> _Task requirements_
Count every line in this listing that has "shoulder". Reply with only the total.
☆ ☆ ☆ ☆
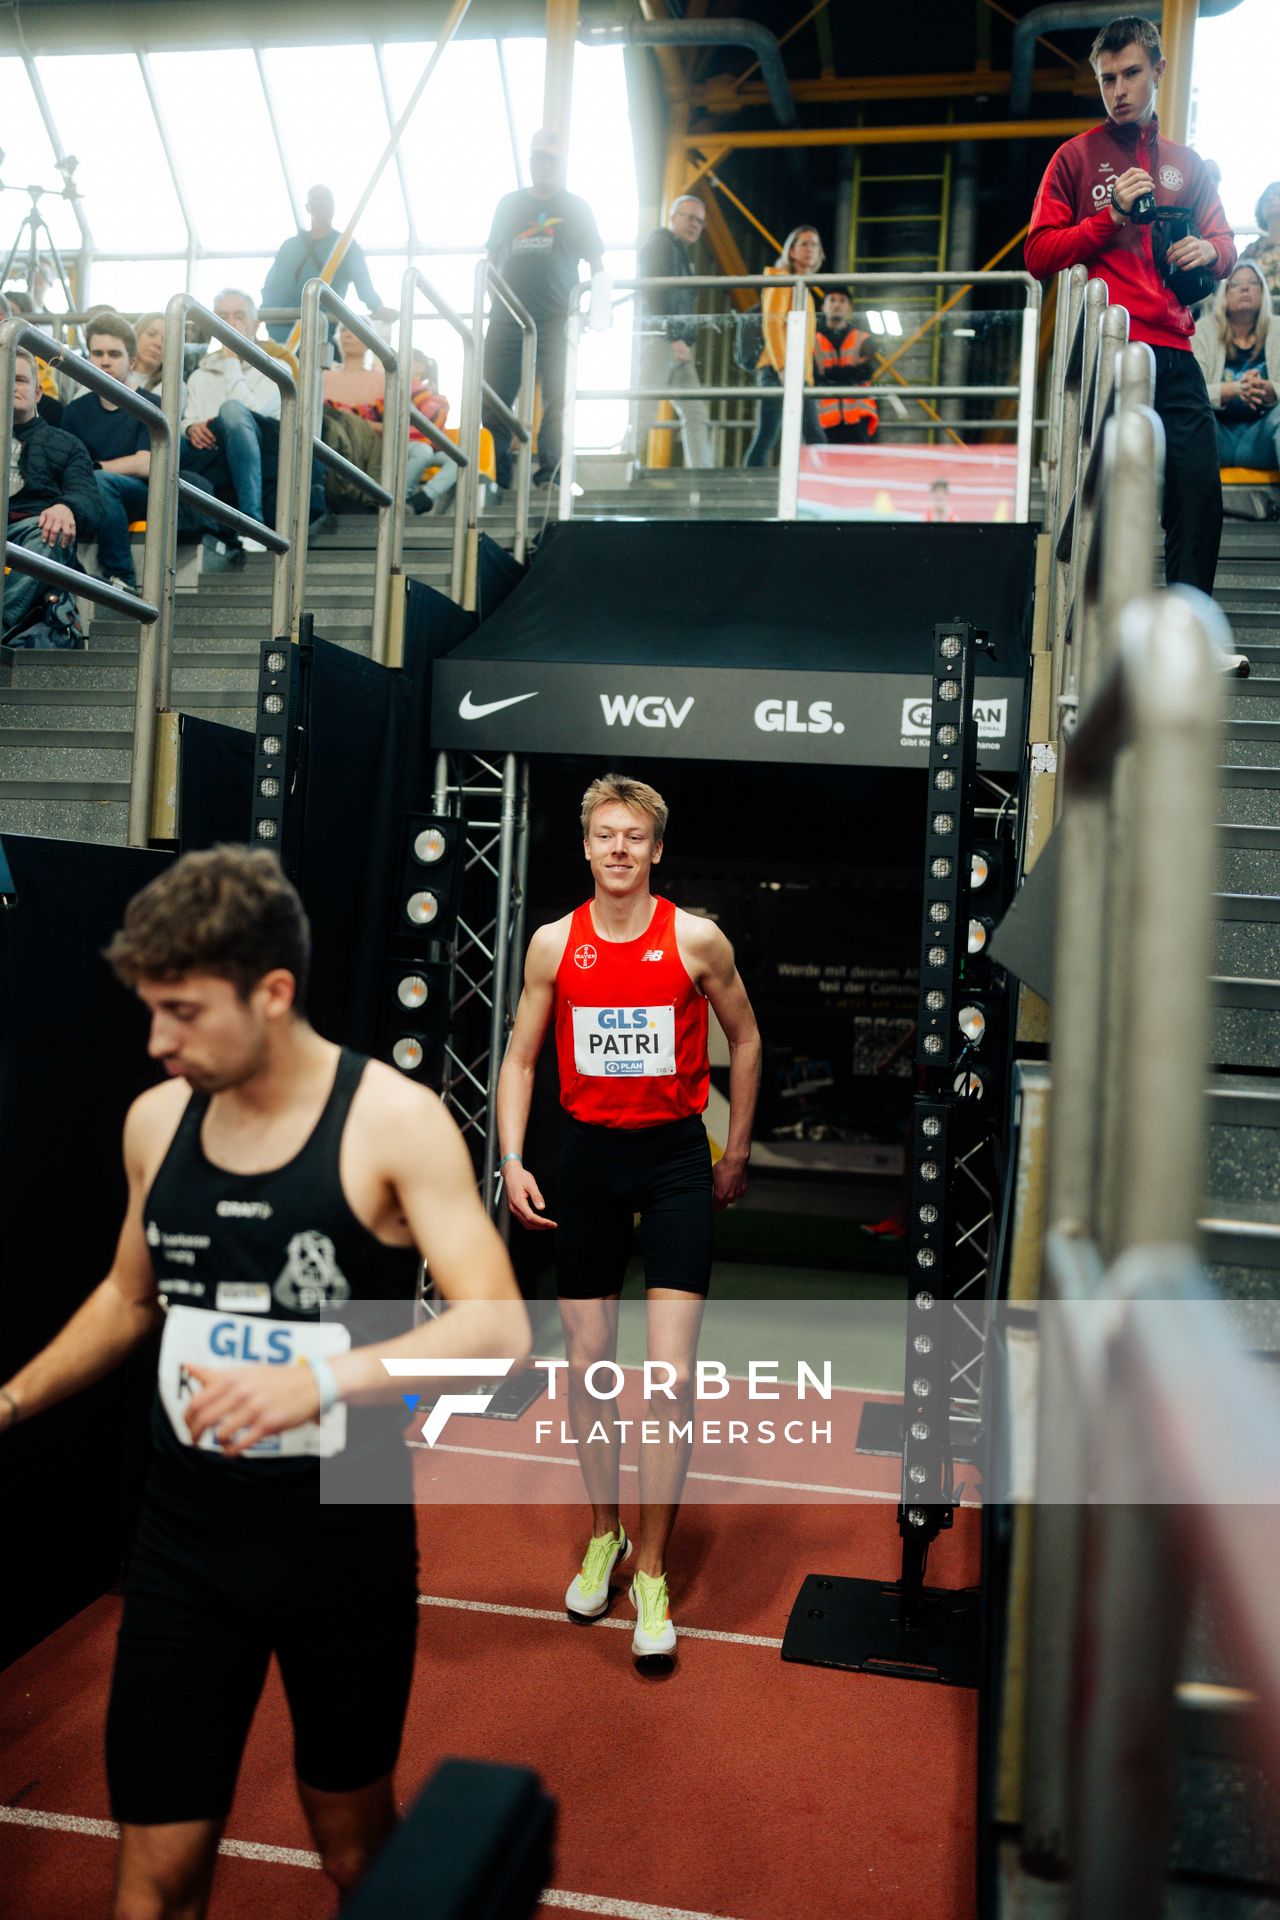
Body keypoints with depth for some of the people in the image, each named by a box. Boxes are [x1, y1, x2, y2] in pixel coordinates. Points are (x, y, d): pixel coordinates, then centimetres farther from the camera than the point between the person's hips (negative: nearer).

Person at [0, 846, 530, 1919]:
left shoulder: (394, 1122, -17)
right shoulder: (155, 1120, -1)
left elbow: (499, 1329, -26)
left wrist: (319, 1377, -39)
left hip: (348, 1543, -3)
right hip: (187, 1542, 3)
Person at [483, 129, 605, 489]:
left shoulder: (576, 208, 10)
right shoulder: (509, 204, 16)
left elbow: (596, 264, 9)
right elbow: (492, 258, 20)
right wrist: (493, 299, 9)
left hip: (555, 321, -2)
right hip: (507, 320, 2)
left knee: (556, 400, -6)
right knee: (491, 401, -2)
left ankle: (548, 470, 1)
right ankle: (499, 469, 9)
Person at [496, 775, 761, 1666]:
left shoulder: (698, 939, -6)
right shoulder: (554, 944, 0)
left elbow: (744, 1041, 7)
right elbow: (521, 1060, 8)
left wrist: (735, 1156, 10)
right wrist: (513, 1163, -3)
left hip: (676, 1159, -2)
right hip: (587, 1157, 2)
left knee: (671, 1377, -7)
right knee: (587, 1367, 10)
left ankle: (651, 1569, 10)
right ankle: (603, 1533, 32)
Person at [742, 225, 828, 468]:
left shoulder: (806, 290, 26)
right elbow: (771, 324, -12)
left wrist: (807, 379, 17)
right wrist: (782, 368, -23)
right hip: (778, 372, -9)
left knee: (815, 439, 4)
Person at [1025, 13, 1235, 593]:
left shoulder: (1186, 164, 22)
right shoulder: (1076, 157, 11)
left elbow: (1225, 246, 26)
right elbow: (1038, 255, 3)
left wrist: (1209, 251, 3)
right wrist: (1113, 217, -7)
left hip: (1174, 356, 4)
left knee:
☆ ☆ ☆ ☆
> _Reply to the exercise_
9